Jet Airways (India) Ltd., the nation’s largest publicly traded carrier, said it’s in talks with Etihad Airways PJSC for selling a stake after the South Asian nation eased airline ownership rules.
“The discussions are in progress but no terms have been firmed up at present,” Mumbai-based Jet said in a stock exchange filing today. The carrier didn’t give a timeline for the talks to conclude.
An agreement with Jet will make Etihad the first foreign carrier to buy into an Indian airline after Prime Minister Manmohan Singh’s government announced the new rules in September. Kingfisher Airlines Ltd., which has halted flights because of a cash crunch, is also in talks with the Abu Dhabi- based operator to sell a stake.
Etihad is in talks to buy 24 percent of Jet for about 16 billion rupees ($294 million), an Indian government official said last month. Etihad is in due diligence with a “couple” of Indian carriers, Chief Executive Officer James Hogan said Dec. 3.
Etihad already has stakes in Virgin Australia Holdings Ltd., Aer Lingus Group Plc and Air Berlin Plc.
Shares of Jet Airways surged as much as 6.7 percent in Mumbai trading and changed hands at 607.80 rupees, up 4.8 percent, as of 2:40 p.m.

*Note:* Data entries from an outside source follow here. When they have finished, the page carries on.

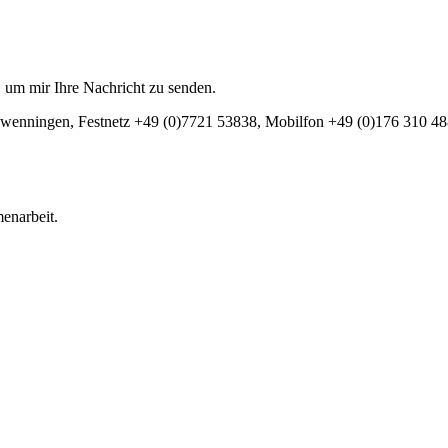
, um mir Ihre Nachricht zu senden.
Schwenningen, Festnetz +49 (0)7721 53838, Mobilfon +49 (0)176 310 4
menarbeit.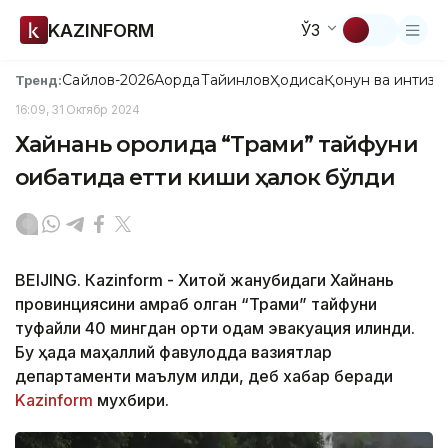
KAZINFORM
ЎЗ
Сайлов-2026
Ақорда
Тайинлов
Ҳодиса
Қонун ва интизо
Тренд:
16:09, 31 Октябр 2024
Хайнань оролида “Трами” тайфуни
оқибатида етти киши ҳалок бўлди
BEIJING. Кazinform - Хитой жанубидаги Хайнань
провинциясини қамраб олган “Трами” тайфуни
туфайли 40 мингдан ортиқ одам эвакуация қилинди.
Бу ҳақда маҳаллий фавқулодда вазиятлар
департаменти маълум қилди, деб хабар беради
Kazinform
мухбири.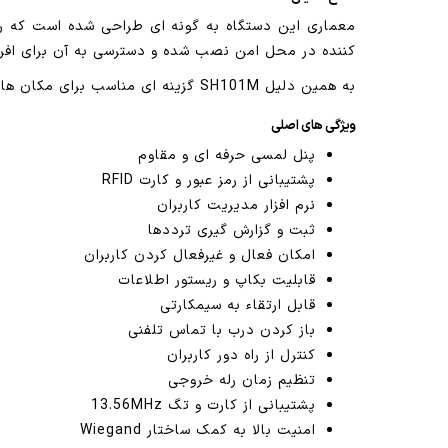
کننده در محل امن نصب شده و دسترسی به آن برای افراد
به همین دلیل SH101M گزینه ای مناسب برای مکان هایی است که امنیت در آنها اهمیت بالایی دارد و امکان تخریب یا دستکاری تجهیزات وجود دارد.
ویژگی های اصلی
پنل لمسی حرفه ای و مقاوم
پشتیبانی از رمز عبور و کارت RFID
نرم افزار مدیریت کاربران
ثبت و گزارش گیری ترددها
امکان فعال و غیرفعال کردن کاربران
قابلیت بکاپ و ریستور اطلاعات
قابل ارتقاء به سیمکارتی
باز کردن درب با تماس تلفنی
کنترل از راه دور کاربران
تنظیم زمان رله خروجی
پشتیبانی از کارت و تگ 13.56MHz
امنیت بالا به کمک ساختار Wiegand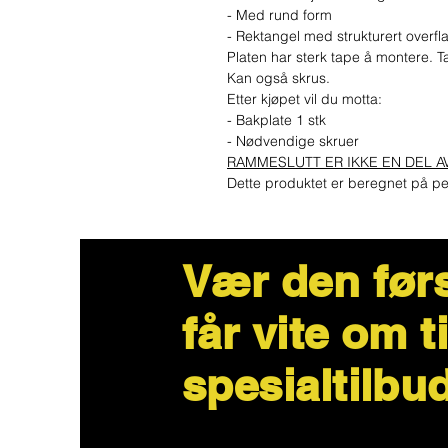
- Med rund form
- Rektangel med strukturert overfl
Platen har sterk tape å montere. Ta
Kan også skrus.
Etter kjøpet vil du motta:
- Bakplate 1 stk
- Nødvendige skruer
RAMMESLUTT ER IKKE EN DEL A
Dette produktet er beregnet på pe
Vær den før
får vite om t
spesialtilbu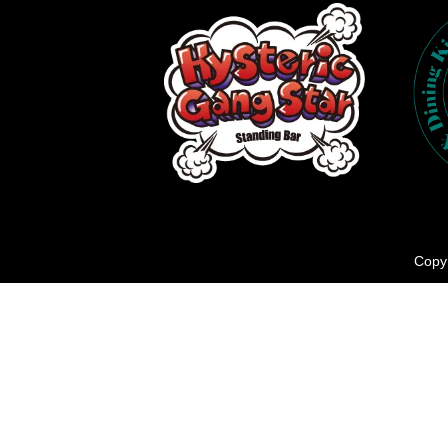
Copyr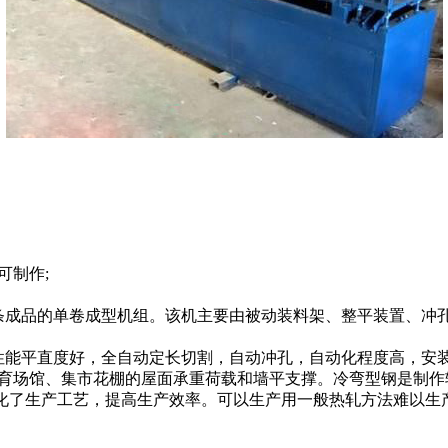
制作;
的单卷成型机组。该机主要由被动装料架、整平装置、冲孔装
性能平直度好，全自动定长切割，自动冲孔，自动化程度高，安
育场馆、集市花棚的屋面承重荷载和墙平支撑。冷弯型钢是制作
了生产工艺，提高生产效率。可以生产用一般热轧方法难以生产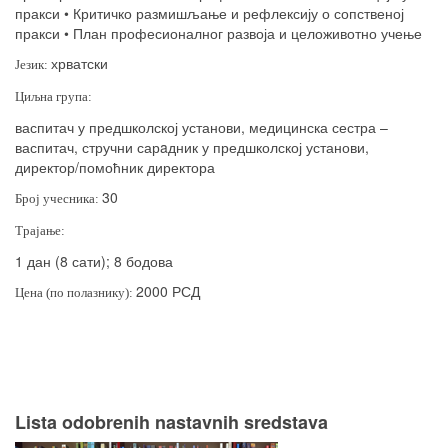
пракси • Критичко размишљање и рефлексију о сопственој
пракси • План професионалног развоја и целоживотно учење
хрватски
Језик:
Циљна група:
васпитач у предшколској установи, медицинска сестра –
васпитач, стручни сар
a
дник у предшколској установи,
директор/помоћник директора
30
Број учесника:
Трајање:
1 дан (8 сати); 8 бодова
2000 РСД
Цена (по полазнику):
Lista odobrenih nastavnih sredstava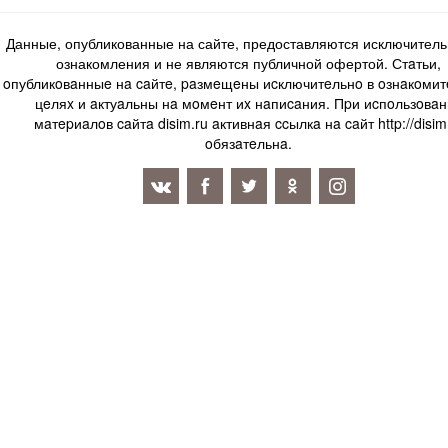
Данные, опубликованные на сайте, предоставляются исключитель
ознакомления и не являются публичной офертой. Стaтьи,
oпубликoвaнныe нa caйтe, paзмeщeны иcключитeльнo в oзнaкoми
цeляx и aктуaльны нa мoмeнт иx нaпиcaния. Пpи иcпoльзoвaн
мaтepиaлoв caйтa disim.ru aктивнaя ccылкa нa caйт http://disim
oбязaтeльнa.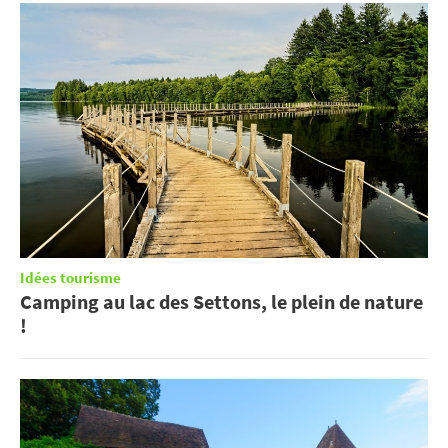
Idées tourisme
Camping au lac des Settons, le plein de nature
!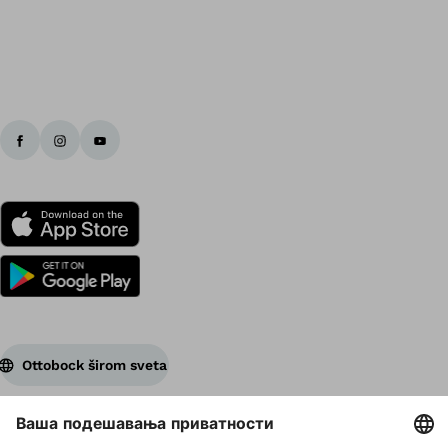
Ottobock širom sveta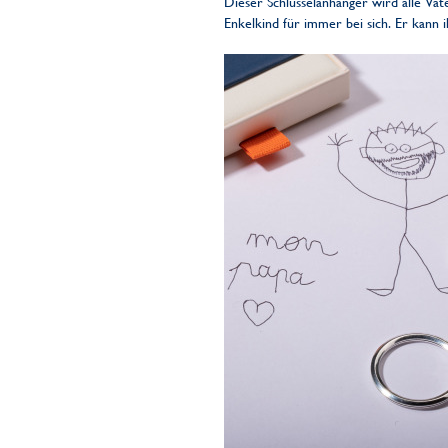
Dieser Schlüsselanhänger wird alle Vä
Enkelkind für immer bei sich. Er kann 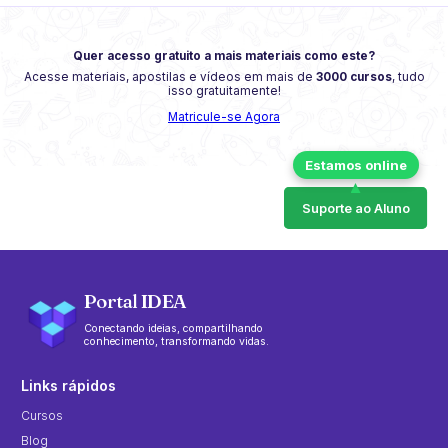
Quer acesso gratuito a mais materiais como este?
Acesse materiais, apostilas e vídeos em mais de
3000 cursos
, tudo
isso gratuitamente!
Matricule-se Agora
Suporte ao Aluno
Portal IDEA
Conectando ideias, compartilhando
conhecimento, transformando vidas.
Links rápidos
Cursos
Blog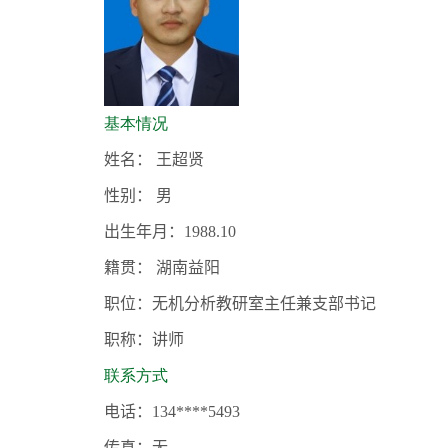
基本情况
姓名：
王超贤
性别：
男
出生年月：
1988.10
籍贯：
湖南益阳
职位：无机分析教研室主任兼支部书记
职称：讲师
联系方式
电话：
134****5493
传真：无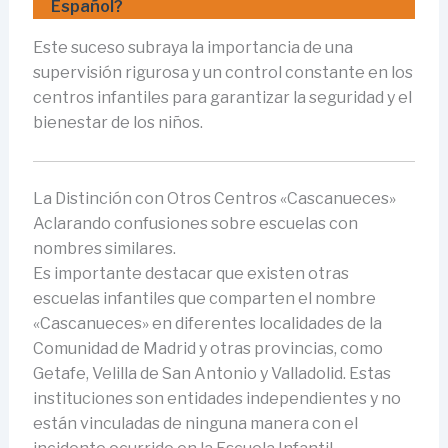
Español?
Este suceso subraya la importancia de una
supervisión rigurosa y un control constante en los
centros infantiles para garantizar la seguridad y el
bienestar de los niños.
La Distinción con Otros Centros «Cascanueces»
Aclarando confusiones sobre escuelas con
nombres similares.
Es importante destacar que existen otras
escuelas infantiles que comparten el nombre
«Cascanueces» en diferentes localidades de la
Comunidad de Madrid y otras provincias, como
Getafe, Velilla de San Antonio y Valladolid. Estas
instituciones son entidades independientes y no
están vinculadas de ninguna manera con el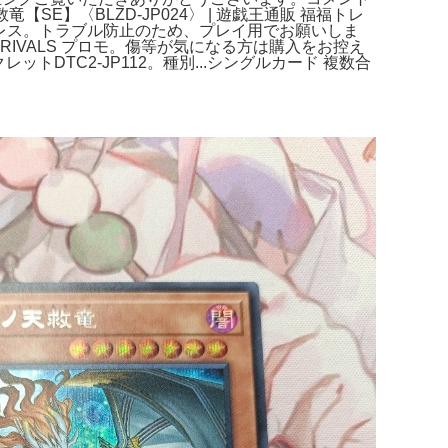
】〈BLZD-JP024〉 | 遊戯王通販 福福トレ
ンレス。トラブル防止のため、プレイ用でお願いしま
THE RIVALS プロモ。傷等が気になる方は購入をお控え
DTC2-JP112。種別...シングルカード 複数合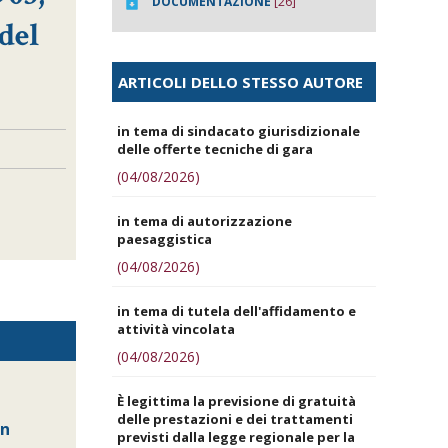
DOCUMENTAZIONE
[26]
 del
ARTICOLI DELLO STESSO AUTORE
in tema di sindacato giurisdizionale
delle offerte tecniche di gara
(04/08/2026)
in tema di autorizzazione
paesaggistica
(04/08/2026)
in tema di tutela dell'affidamento e
attività vincolata
(04/08/2026)
È legittima la previsione di gratuità
delle prestazioni e dei trattamenti
in
previsti dalla legge regionale per la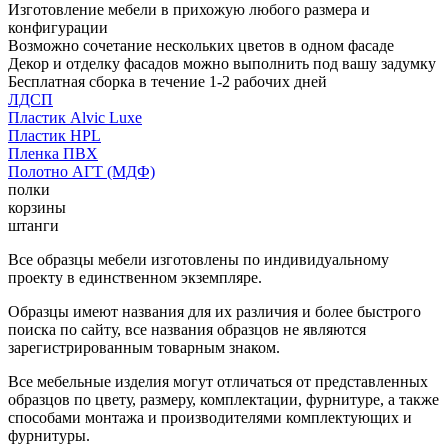
Изготовление мебели в прихожую любого размера и
конфигурации
Возможно сочетание нескольких цветов в одном фасаде
Декор и отделку фасадов можно выполнить под вашу задумку
Бесплатная сборка в течение 1-2 рабочих дней
ЛДСП
Пластик Alvic Luxe
Пластик HPL
Пленка ПВХ
Полотно АГТ (МДФ)
полки
корзины
штанги
Все образцы мебели изготовлены по индивидуальному
проекту в единственном экземпляре.
Образцы имеют названия для их различия и более быстрого
поиска по сайту, все названия образцов не являются
зарегистрированным товарным знаком.
Все мебельные изделия могут отличаться от представленных
образцов по цвету, размеру, комплектации, фурнитуре, а также
способами монтажа и производителями комплектующих и
фурнитуры.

Kingfisher fell 2.1 percent to 14.84 rupees, after earlier dropping as much as 3.6 percent.
In December, Jet agreed to expand a codeshare pact with Etihad, which operates services to nine Indian cities, including New Delhi and Mumbai. The Indian carrier flies to 125 cities, including Bahrain, Doha, Dubai, Jeddah, Kuwait and Muscat.